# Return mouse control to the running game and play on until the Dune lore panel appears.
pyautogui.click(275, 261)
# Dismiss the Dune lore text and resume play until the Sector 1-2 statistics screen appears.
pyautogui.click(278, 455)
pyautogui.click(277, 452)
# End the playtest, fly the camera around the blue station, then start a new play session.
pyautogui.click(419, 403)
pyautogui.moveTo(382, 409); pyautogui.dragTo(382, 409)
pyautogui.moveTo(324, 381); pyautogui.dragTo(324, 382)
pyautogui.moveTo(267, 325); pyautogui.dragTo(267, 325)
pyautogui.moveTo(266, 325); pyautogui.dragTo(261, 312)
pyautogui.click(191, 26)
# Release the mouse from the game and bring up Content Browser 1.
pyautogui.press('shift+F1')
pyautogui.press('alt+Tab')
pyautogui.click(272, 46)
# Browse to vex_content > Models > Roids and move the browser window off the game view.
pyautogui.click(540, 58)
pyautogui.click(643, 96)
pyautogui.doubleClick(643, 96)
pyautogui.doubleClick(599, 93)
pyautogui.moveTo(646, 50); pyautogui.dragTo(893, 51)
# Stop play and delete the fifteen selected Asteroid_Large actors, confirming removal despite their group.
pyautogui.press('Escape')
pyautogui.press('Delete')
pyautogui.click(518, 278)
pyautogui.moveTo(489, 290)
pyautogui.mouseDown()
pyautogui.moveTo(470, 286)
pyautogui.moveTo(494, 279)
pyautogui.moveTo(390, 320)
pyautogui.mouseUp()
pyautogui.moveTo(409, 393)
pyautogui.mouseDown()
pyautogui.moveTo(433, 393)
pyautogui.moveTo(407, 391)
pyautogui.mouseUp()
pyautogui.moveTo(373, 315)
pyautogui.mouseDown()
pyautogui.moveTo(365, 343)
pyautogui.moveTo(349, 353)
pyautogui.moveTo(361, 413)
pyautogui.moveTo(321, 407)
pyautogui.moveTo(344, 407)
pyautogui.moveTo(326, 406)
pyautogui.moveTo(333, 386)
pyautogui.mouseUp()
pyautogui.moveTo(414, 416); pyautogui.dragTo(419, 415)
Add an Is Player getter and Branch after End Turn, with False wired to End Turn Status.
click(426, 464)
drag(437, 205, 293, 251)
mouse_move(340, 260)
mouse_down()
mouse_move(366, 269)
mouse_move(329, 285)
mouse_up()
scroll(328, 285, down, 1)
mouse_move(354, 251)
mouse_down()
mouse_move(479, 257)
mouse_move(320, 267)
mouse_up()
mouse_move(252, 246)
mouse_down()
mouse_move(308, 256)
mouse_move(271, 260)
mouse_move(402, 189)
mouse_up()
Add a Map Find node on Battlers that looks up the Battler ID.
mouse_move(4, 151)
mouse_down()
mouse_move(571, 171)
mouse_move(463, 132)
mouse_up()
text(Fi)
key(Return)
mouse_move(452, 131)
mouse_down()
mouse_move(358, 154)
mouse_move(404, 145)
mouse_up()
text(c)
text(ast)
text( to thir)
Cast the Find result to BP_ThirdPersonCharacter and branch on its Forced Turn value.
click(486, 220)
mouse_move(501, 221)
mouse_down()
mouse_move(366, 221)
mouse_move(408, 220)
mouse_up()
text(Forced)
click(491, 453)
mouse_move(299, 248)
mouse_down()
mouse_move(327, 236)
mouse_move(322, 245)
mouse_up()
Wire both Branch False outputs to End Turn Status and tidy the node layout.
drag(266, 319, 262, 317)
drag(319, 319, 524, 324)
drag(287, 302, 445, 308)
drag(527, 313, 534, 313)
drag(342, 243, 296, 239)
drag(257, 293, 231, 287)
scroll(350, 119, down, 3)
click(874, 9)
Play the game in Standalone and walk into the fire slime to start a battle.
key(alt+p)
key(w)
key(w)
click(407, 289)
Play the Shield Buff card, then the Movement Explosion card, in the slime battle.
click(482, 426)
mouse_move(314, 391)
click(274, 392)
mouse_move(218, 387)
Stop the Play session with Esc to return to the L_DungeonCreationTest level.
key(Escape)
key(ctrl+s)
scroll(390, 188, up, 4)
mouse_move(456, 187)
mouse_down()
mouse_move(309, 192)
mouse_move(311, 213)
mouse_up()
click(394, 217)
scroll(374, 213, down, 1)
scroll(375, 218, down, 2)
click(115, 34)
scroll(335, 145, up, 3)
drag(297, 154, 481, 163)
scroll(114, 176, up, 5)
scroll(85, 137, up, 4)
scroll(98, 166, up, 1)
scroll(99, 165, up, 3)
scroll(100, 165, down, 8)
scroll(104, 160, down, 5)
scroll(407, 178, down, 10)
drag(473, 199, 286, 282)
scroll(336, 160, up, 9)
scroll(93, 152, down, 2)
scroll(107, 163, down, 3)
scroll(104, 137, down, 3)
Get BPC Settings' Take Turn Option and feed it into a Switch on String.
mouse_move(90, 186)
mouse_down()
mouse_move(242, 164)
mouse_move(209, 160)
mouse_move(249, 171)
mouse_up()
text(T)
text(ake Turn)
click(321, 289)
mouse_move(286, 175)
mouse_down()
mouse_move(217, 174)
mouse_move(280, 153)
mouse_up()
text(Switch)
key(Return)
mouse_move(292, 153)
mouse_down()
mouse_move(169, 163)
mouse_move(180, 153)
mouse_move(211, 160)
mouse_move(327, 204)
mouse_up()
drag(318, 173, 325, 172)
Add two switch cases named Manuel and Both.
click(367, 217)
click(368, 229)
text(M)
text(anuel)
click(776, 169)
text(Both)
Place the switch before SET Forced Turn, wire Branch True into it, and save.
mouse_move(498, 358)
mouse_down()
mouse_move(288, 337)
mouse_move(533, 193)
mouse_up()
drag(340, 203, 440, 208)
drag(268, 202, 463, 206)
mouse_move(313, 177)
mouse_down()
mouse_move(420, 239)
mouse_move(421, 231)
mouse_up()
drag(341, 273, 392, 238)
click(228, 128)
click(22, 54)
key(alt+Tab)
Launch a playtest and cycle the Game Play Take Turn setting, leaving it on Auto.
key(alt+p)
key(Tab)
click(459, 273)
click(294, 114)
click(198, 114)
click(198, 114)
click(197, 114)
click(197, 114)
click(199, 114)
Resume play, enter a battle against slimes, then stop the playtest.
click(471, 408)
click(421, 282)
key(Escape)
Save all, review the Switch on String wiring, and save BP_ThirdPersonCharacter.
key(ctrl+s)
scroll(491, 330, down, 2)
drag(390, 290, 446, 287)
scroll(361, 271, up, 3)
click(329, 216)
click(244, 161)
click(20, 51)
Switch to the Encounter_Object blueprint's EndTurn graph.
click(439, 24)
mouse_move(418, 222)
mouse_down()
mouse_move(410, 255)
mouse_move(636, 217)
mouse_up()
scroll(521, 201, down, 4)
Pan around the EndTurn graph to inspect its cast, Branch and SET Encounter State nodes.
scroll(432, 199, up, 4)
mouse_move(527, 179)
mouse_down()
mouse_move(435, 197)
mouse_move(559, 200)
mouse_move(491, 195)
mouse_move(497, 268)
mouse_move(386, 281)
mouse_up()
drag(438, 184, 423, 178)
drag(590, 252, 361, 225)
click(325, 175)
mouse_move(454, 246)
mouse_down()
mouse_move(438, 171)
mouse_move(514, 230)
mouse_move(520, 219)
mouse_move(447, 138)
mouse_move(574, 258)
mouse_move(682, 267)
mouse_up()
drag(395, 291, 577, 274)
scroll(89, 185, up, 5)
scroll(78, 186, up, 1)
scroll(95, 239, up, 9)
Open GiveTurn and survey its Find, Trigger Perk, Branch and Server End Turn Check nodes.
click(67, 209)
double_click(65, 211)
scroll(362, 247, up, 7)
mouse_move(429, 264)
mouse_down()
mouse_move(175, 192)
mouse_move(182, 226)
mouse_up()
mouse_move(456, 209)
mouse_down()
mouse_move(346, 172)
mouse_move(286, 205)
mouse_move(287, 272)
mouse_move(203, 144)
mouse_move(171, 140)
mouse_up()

■ **BRIEF**
For each line above that includes "appears", make a copy.

■ **SOLUTION TO THIS EXERCISE**
# Return mouse control to the running game and play on until the Dune lore panel appears.
# Dismiss the Dune lore text and resume play until the Sector 1-2 statistics screen appears.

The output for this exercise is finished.